Whether it’s opening a checkbook or providing a place to eat, Marshall County has always been quick to lend a hand. In the last year, we’ve seen Marcella’s Kitchen open its doors to help feed the hungry, a strong compliment to the already established Needline, which provides many local families with goods to get by. In recent months, the Doors of Mercy mission has also opened, serving families with a variety of needs.
Marshall Countians take part in annual events, like this weekend’s Paint the Town Pink in Benton. There’s also the yearly Relay For Life which raises money in the fight against cancer. And, of course, Volley For a Cure, the annual meeting between our local volleyball teams which serves as a fundraiser.
But there are also individual efforts. As reported in the Tribune-Courier recently, friends and family established a benefit for injured airman and Sharpe native Jonathan Threatt. This weekend, friends and family gathered in Gilbertsville to raise funds for Eddy Hook (see A8), an injured fisherman who lost both arms.
Wearing a smile and a jovial disposition, Hook spoke with members of the community who turned out to bid at a silent auction and share in some barbecue.
But it’s not just individuals who help make a difference.
Marshall County’s private businesses are also quick to lend a hand. From offering transportation for family members to visit sick relatives to donating items for raffles, small business owners are quick to lend a hand.

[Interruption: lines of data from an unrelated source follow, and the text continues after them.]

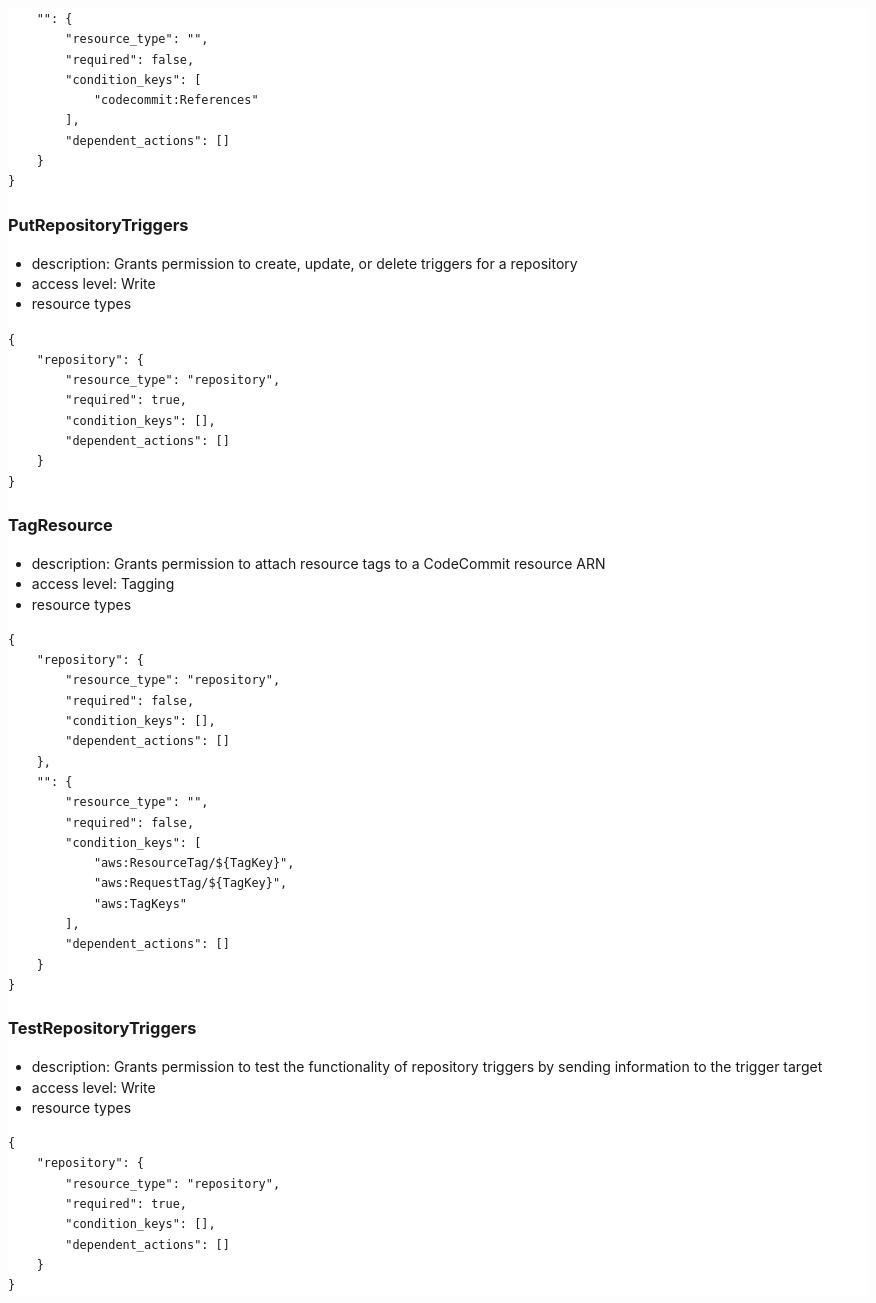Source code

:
 ```
    "": {
        "resource_type": "",
        "required": false,
        "condition_keys": [
            "codecommit:References"
        ],
        "dependent_actions": []
    }
}
```
### PutRepositoryTriggers
- description: Grants permission to create, update, or delete triggers for a repository
- access level: Write
- resource types
```
{
    "repository": {
        "resource_type": "repository",
        "required": true,
        "condition_keys": [],
        "dependent_actions": []
    }
}
```
### TagResource
- description: Grants permission to attach resource tags to a CodeCommit resource ARN
- access level: Tagging
- resource types
```
{
    "repository": {
        "resource_type": "repository",
        "required": false,
        "condition_keys": [],
        "dependent_actions": []
    },
    "": {
        "resource_type": "",
        "required": false,
        "condition_keys": [
            "aws:ResourceTag/${TagKey}",
            "aws:RequestTag/${TagKey}",
            "aws:TagKeys"
        ],
        "dependent_actions": []
    }
}
```
### TestRepositoryTriggers
- description: Grants permission to test the functionality of repository triggers by sending information to the trigger target
- access level: Write
- resource types
```
{
    "repository": {
        "resource_type": "repository",
        "required": true,
        "condition_keys": [],
        "dependent_actions": []
    }
}
```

Even in times with an uncertain economy, they still find ways to help give.
There’s nothing like seeing hundreds of people come together to help. Whenever some foul fate falls upon an area of the county, the community is quick to lend a hand. That spirit of giving is something that isn’t found just anywhere. It’s not unique to Marshall County, but our community does serve as an example of what people can do when they work together.